Skip forward, Valentine’s day. I can tell something is wrong because he’s calling me every hour to find out if I’m coming over, and I keep telling him I have some chores to do and I’ll be there soon. I finish up as fast as I can to get there. I’m so worried that at some point I fail to notice the hourly calls have stopped.
I get there to find him semi-naked and asleep. He’s slurring and can’t seem to focus. I beg him to tell me what he’s done. I ask if I can take him to hospital or the emergancy mental health service, cry, beg and plead for insight on what’s happening. Cider bottles are on the floor. He swears blind he’s not drinking then stops to glug cider from a two litre plastic bottle, spilling some down his front. At some point he admits he’s taken a very large amount of ecstacy.
It all snaps into place. He’s trying to kill himself. He’s invited me along for the ride.
It’s too late for buses to run so I spend the night trying to stop him. Trying to persuade him to go to hospital. Trying not to cut myself as large chunks are gouged from my emotional being. Everything I remember about that night boils down to one scene, staring out the window into the night with my phone clutched to my ear, my lifeline, my flatmate on the other end of the line, telling me to come home.
I leave the next morning as soon as the buses are running. As I leave he gets down on his knees, physically begging me not to go, saying he can’t do this without me.
I feel like my heart is being pulled out my chest as I leave.
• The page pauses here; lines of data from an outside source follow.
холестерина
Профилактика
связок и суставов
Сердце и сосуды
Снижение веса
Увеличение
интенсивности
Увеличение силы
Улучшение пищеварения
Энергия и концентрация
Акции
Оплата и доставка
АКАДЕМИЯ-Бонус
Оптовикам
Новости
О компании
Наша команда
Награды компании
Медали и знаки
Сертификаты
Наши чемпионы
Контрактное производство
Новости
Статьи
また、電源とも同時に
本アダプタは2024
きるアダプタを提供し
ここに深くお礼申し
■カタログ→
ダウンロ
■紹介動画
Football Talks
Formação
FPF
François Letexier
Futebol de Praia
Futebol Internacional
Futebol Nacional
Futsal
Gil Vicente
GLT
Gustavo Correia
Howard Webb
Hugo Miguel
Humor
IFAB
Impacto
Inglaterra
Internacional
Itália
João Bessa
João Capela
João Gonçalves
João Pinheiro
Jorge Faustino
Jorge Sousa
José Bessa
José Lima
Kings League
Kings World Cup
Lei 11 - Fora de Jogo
Ripped out to remain in that swirling hellhole of darkness with him.
A week or so later he asks to meet up with me. In my leaving he destroyed everything in his flat, so refuses to meet there. Instead we meet in a Starbucks in town. I can’t physically speak and can barely look at him, I feel like my entire being has been peeled raw so that even the slightest breeze sends shudders of horrifying pain down my nerves.
He doesn’t speak.
Eventually he gets up and leaves. I face a last tidal wave of emotion. He did all
that to me and then walks out. Abandons me. Anger flashes, regardless of everything I’d honestly been prepared to try and work through what had happened, try and rebuild. Instead I text him to say we’re through, and go home to lick my wounds.
These last few days as Samhuinn approaches, I have had so much happen to remind me of this collection of memories. I’ve spent hours feeling like I’m in his flat, realising how many of the details I can still remember of his rooms and his face. Standing in the doorway being begged not to leave as everything I am splits into two. The days worrying that I’d never hear from him, or that I’d hear that he’s dead. Picturing the destruction of his flat after I left.
I am over him entirely in terms of the relationship. But not what he did to me.
2 thoughts on “A bunch of stuff I need out my head.”
I can feel the desperation and despair within the walls of that relationship.
I hope he found help, and I hope you found relief in letting out your emotions.
I feel massively better now I’ve got it down, thanks 🙂 I don’t know about him as I dropped all contact, but I’ve nearly gone five years without a suicide attempt which feels pretty amazing.